§ Your goal
When you copy the entries, omit the images and keep every word as it is.

Top of Materials provided

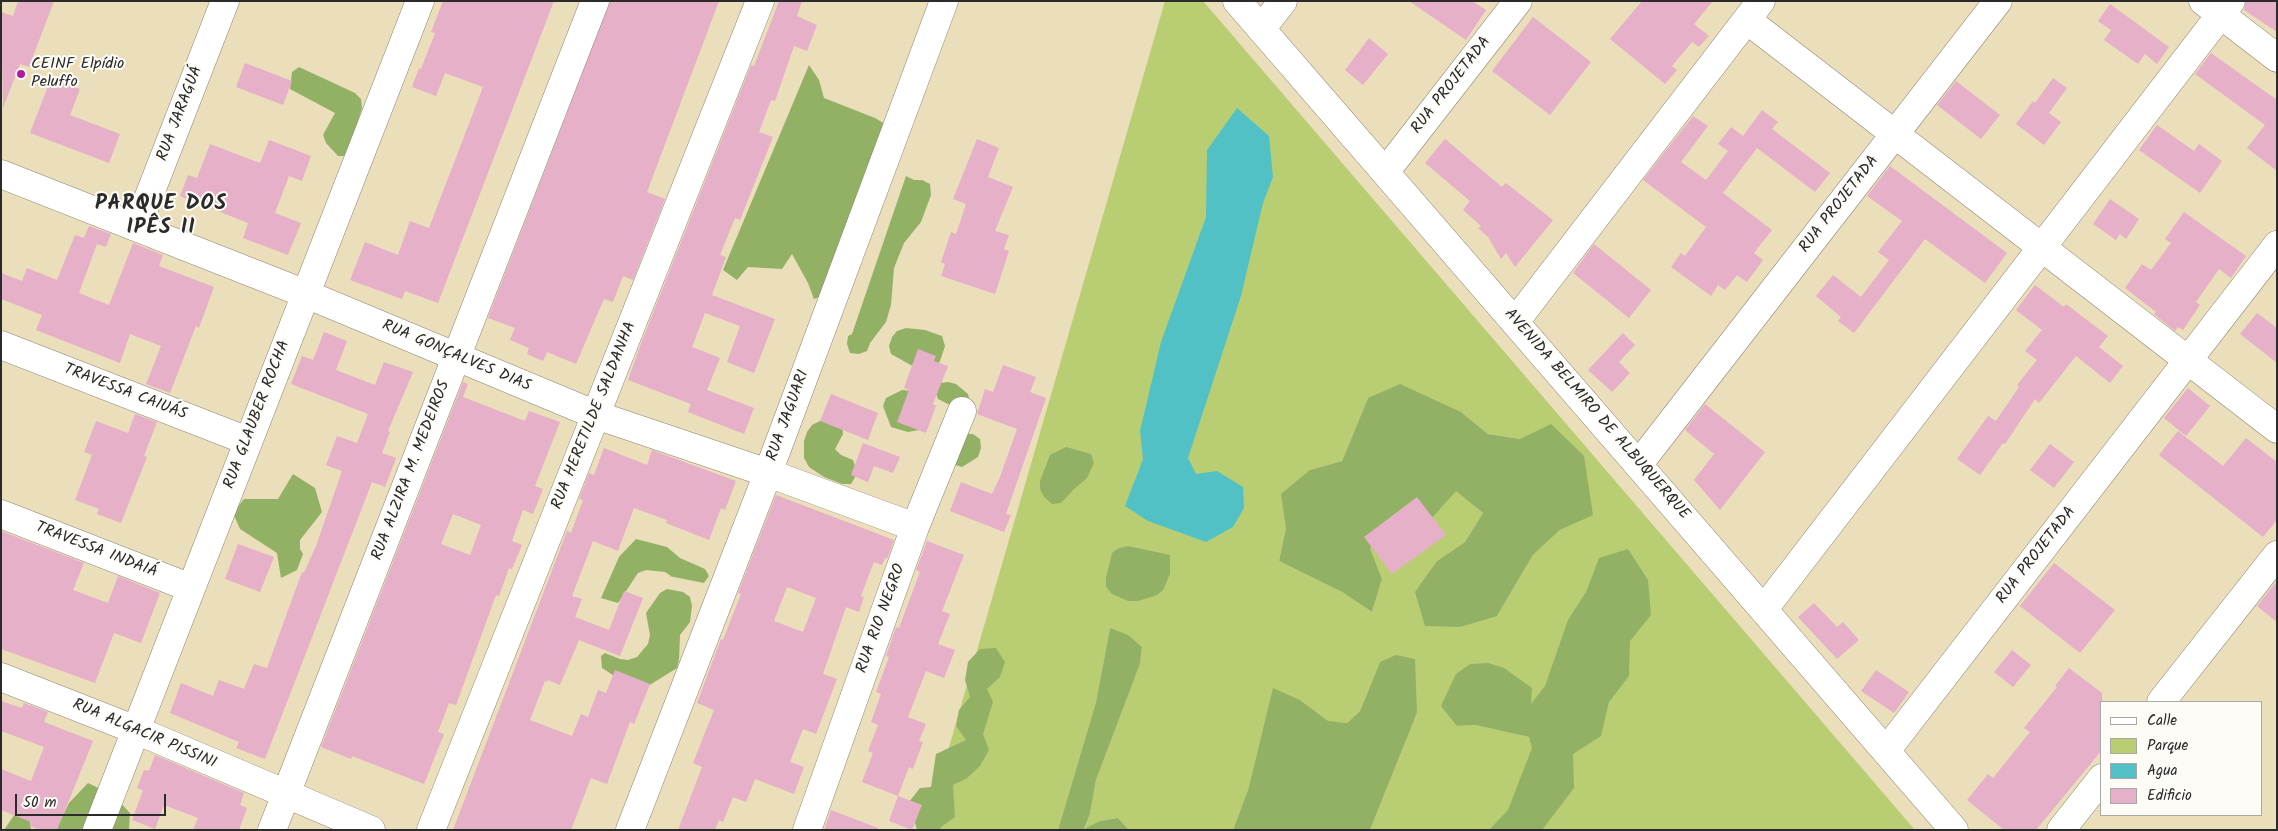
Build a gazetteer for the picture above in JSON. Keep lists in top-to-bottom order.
{
  "streets": {
    "street": [
      "RUA PROJETADA",
      "RUA JARAGUÁ",
      "RUA GONÇALVES DIAS",
      "TRAVESSA CAIUÁS",
      "RUA GLAUBER ROCHA",
      "AVENIDA BELMIRO DE ALBUQUERQUE",
      "RUA HERETILDE SALDANHA",
      "RUA JAGUARI",
      "RUA ALZIRA M. MEDEIROS",
      "TRAVESSA INDAIÁ",
      "RUA RIO NEGRO",
      "RUA ALGACIR PISSINI"
    ]
  },
  "crossings": [
    ["RUA PROJETADA", "AVENIDA BELMIRO DE ALBUQUERQUE"],
    ["RUA JARAGUÁ", "RUA GONÇALVES DIAS"],
    ["RUA GONÇALVES DIAS", "RUA GLAUBER ROCHA"],
    ["RUA GONÇALVES DIAS", "RUA HERETILDE SALDANHA"],
    ["RUA GONÇALVES DIAS", "RUA JAGUARI"],
    ["RUA GONÇALVES DIAS", "RUA ALZIRA M. MEDEIROS"],
    ["RUA GONÇALVES DIAS", "RUA RIO NEGRO"],
    ["TRAVESSA CAIUÁS", "RUA GLAUBER ROCHA"],
    ["RUA GLAUBER ROCHA", "TRAVESSA INDAIÁ"],
    ["RUA GLAUBER ROCHA", "RUA ALGACIR PISSINI"],
    ["RUA ALZIRA M. MEDEIROS", "RUA ALGACIR PISSINI"]
  ],
  "districts": ["PARQUE DOS IPÊS II"],
  "places": ["CEINF Elpídio Peluffo"],
  "legend": [
    "Calle",
    "Parque",
    "Agua",
    "Edificio"
  ],
  "scale_bar": "50 m"
}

Bottom of Materials provided

§ Reply
Build a gazetteer for the picture above in JSON. Keep lists in top-to-bottom order.
{
  "streets": {
    "street": [
      "RUA PROJETADA",
      "RUA JARAGUÁ",
      "RUA GONÇALVES DIAS",
      "TRAVESSA CAIUÁS",
      "RUA GLAUBER ROCHA",
      "AVENIDA BELMIRO DE ALBUQUERQUE",
      "RUA HERETILDE SALDANHA",
      "RUA JAGUARI",
      "RUA ALZIRA M. MEDEIROS",
      "TRAVESSA INDAIÁ",
      "RUA RIO NEGRO",
      "RUA ALGACIR PISSINI"
    ]
  },
  "crossings": [
    ["RUA PROJETADA", "AVENIDA BELMIRO DE ALBUQUERQUE"],
    ["RUA JARAGUÁ", "RUA GONÇALVES DIAS"],
    ["RUA GONÇALVES DIAS", "RUA GLAUBER ROCHA"],
    ["RUA GONÇALVES DIAS", "RUA HERETILDE SALDANHA"],
    ["RUA GONÇALVES DIAS", "RUA JAGUARI"],
    ["RUA GONÇALVES DIAS", "RUA ALZIRA M. MEDEIROS"],
    ["RUA GONÇALVES DIAS", "RUA RIO NEGRO"],
    ["TRAVESSA CAIUÁS", "RUA GLAUBER ROCHA"],
    ["RUA GLAUBER ROCHA", "TRAVESSA INDAIÁ"],
    ["RUA GLAUBER ROCHA", "RUA ALGACIR PISSINI"],
    ["RUA ALZIRA M. MEDEIROS", "RUA ALGACIR PISSINI"]
  ],
  "districts": ["PARQUE DOS IPÊS II"],
  "places": ["CEINF Elpídio Peluffo"],
  "legend": [
    "Calle",
    "Parque",
    "Agua",
    "Edificio"
  ],
  "scale_bar": "50 m"
}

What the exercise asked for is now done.